Hastalarda bu tür hedefe yönelik tedavilerin, genetik ve moleküler detaylı analizler yapılarak uygulanması gerekmektedir. Bu ilaçlar kemoterapi gibi her hasta grubunda verilebilecek tedavi seçenekleri değildir. Uygun hasta seçildiği takdirde kemoterapiye kıyasla bu tedavi gruplarında hem etkinlik fazla ve hem de yan etki daha azdır. Kemoterapi gibi vücudun kendi hücrelerine direkt olarak zarar vermeyen bu tedaviler, daha uzun süre hatta yıllarca uygulanabilmektedir.
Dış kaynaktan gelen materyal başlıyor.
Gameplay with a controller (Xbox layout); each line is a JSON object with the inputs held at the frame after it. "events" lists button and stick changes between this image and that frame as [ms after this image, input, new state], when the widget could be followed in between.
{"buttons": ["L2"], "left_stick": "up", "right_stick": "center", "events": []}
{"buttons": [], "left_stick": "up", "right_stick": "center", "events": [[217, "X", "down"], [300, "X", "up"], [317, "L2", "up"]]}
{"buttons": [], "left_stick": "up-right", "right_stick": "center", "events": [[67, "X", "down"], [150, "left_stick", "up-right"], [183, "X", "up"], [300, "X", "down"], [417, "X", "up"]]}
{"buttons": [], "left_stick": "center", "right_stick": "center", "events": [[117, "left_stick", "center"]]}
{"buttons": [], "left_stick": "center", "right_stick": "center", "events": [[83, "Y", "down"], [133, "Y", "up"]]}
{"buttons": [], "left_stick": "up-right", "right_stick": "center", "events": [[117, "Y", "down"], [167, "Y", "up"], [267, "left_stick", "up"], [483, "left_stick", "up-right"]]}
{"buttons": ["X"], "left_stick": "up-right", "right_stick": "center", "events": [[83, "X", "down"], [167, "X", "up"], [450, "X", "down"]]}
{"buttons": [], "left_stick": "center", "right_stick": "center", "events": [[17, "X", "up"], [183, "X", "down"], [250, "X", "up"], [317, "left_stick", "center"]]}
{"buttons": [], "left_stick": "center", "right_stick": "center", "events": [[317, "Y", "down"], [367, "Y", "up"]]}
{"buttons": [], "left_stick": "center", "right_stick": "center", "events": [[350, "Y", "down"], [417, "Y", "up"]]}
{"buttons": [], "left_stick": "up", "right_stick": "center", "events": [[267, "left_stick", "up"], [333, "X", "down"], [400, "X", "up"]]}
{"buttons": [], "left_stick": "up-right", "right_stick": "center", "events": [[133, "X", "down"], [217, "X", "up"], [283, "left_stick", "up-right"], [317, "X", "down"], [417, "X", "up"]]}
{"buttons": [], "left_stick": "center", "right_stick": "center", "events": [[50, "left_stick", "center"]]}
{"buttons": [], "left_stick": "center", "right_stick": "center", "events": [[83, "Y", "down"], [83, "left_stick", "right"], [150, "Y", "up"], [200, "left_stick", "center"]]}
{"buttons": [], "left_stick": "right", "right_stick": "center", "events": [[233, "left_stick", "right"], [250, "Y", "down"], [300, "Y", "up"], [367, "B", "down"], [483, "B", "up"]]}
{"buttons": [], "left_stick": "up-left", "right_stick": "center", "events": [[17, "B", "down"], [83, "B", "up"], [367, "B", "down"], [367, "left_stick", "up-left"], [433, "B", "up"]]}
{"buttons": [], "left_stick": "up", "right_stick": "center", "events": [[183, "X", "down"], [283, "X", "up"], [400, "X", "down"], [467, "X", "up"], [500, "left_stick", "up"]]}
Bu da yaygın yani metastatik hastaların bir kısmının kronik bir hastalık haline dönüşme imkanını sağlamaktadır. Bu hastalardan bir kısmında şifa şeklinde yorumlanabilecek çok iyi netice alma imkanları da bulunmaktadır.
Hedefe yönelik yani akıllı ilaç olarak sınıflandırılan bu tedavi grubu bir çok kanser türünde etkilidir. Kemoterapi ile hiç etkinlik görülmeyen cilt kanseri (melanoma) ve böbrek tümörü gibi hastalıklarda bu tedavi uygulamaları ile çok iyi neticeler alınabilmektedir. Bunlara ek olarak cilt kanseri (melanoma) hastalarında erken evrelerde bir yıl uygulanan koruyucu tedaviler ile hastalık tekrarını da önleme imkanı vardır. Yine akciğer, meme kanseri, bağırsak kanseri gibi bir çok kanserde bazen kemoterapi ile birlikte bazen ise tek başına uygulama ile daha önceden kemoterapi ile elde ettiğimiz başarıların çok daha fazlasına ulaşılmaktadır. Fakat burada en önemli husus hangi hastanın hangi ilaçtan fayda göreceğine yönelik bireysel moleküler analizleri yapmak ve hastada buna göre tercihte bulunmaktır. Bu tedavilerin yan etkisi az olmakla birlikte farklı ve önemli yan etkiler görülebilmektedir. Bu nedenle hastalarda yakın takip büyük önem taşımaktadır.